(By Randy Lane) You tune in to a show in the middle of a story and hear the host say, “She said she’d like to tour again, but he said she’d be safer and more productive spending time in the studio and doing virtual concerts.”
The host wraps up by saying something like, “We’ll find out next month what they decided to do.” The listeners think, “Who the hell are they talking about?” Then switches stations.
When covering a story, minimize pronouns and emphasize proper nouns. Rather than assume the audience has been listening from the setup of the story, simply replace pronouns with character names to provide context for listeners joining mid-story.
“Beyonce said she’d like to tour again, but Jay-Z said she’d be safer and more productive spending time in the studio and doing virtual concerts.”
Radio shows maintain and increase time-spent-listening with inclusive language.
Can pronouns ever be inclusive?
Yes.

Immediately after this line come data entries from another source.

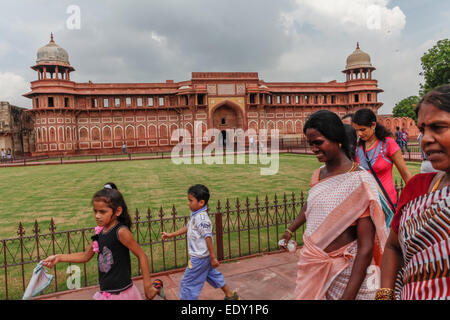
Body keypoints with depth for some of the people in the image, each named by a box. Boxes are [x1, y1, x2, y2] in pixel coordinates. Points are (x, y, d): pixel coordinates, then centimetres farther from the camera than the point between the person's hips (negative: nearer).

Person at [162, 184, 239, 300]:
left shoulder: (202, 218, -26)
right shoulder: (195, 214, 3)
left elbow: (208, 238, -25)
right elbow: (187, 228, 16)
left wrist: (213, 257, -21)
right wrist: (171, 235, 16)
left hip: (199, 257, -10)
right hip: (201, 256, 10)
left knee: (187, 283, 2)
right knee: (213, 275, 23)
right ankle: (230, 295, 38)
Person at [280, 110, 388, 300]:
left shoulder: (359, 181, -17)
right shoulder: (318, 174, 3)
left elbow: (366, 247, -19)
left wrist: (349, 295, -21)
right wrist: (290, 230, 36)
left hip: (346, 270, -5)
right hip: (312, 264, 6)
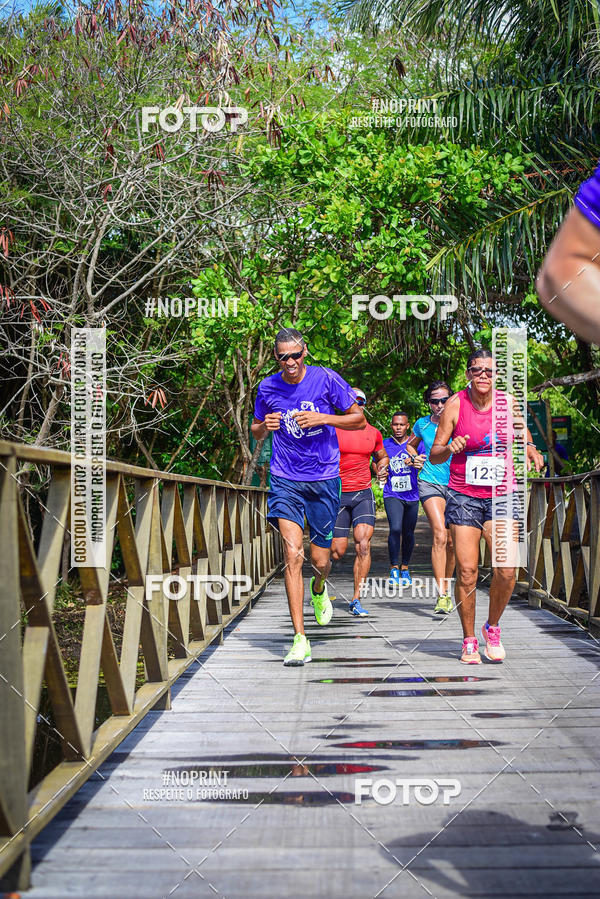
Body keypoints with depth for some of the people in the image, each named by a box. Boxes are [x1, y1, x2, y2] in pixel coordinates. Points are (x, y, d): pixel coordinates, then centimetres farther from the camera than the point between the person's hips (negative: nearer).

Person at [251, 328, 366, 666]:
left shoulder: (326, 378, -5)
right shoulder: (268, 388, 2)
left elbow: (360, 420, 0)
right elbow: (256, 433, 17)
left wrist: (322, 418, -15)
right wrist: (265, 426, -7)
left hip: (324, 479, 0)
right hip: (285, 480, 0)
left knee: (320, 559, 6)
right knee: (293, 555, -14)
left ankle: (319, 589, 46)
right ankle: (300, 639, -10)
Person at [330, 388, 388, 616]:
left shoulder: (373, 433, 9)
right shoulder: (333, 429, -2)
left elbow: (382, 456, 28)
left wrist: (382, 467, 7)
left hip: (363, 494, 2)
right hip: (337, 494, -2)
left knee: (363, 544, -15)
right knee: (337, 551, -2)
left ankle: (356, 599, -9)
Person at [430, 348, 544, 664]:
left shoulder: (508, 402, 1)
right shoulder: (455, 404, -4)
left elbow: (524, 438, 18)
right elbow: (434, 456, -1)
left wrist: (531, 450, -5)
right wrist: (449, 448, -23)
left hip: (502, 496, 2)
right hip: (464, 496, -1)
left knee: (507, 570, -11)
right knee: (466, 572, -6)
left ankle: (492, 627, 15)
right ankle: (469, 640, 13)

In personal stories, the You Technique is a subtle yet powerful way to make listeners feel included in the story.
Which opening sounds more inclusive?
- “I was on the edge of my seat last night watching the Lakers lose to the Suns.”

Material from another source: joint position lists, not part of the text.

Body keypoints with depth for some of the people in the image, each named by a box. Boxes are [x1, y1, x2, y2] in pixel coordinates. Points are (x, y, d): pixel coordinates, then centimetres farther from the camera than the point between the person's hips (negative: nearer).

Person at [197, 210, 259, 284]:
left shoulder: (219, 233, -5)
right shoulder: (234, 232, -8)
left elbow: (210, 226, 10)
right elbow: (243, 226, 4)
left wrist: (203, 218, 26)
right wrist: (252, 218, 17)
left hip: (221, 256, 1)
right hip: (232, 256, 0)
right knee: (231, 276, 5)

- “Did you see the Lakers game last night? Were you on the edge of your seat, too?”
Reserve the word “you” to speak directly to the audience.
On ensemble shows, refer to one another by name rather than “you” so the audience knows which character you are talking to, and it increases character identity.
- “You didn’t like that movie?”
- “Katie, you didn’t like that movie?”
Resetting and reintroductions
- Reintroduce a guest every few minutes to avoid listener frustration.
- Topics need to be reset every few minutes during segments and at the end of segments for listeners just joining the show.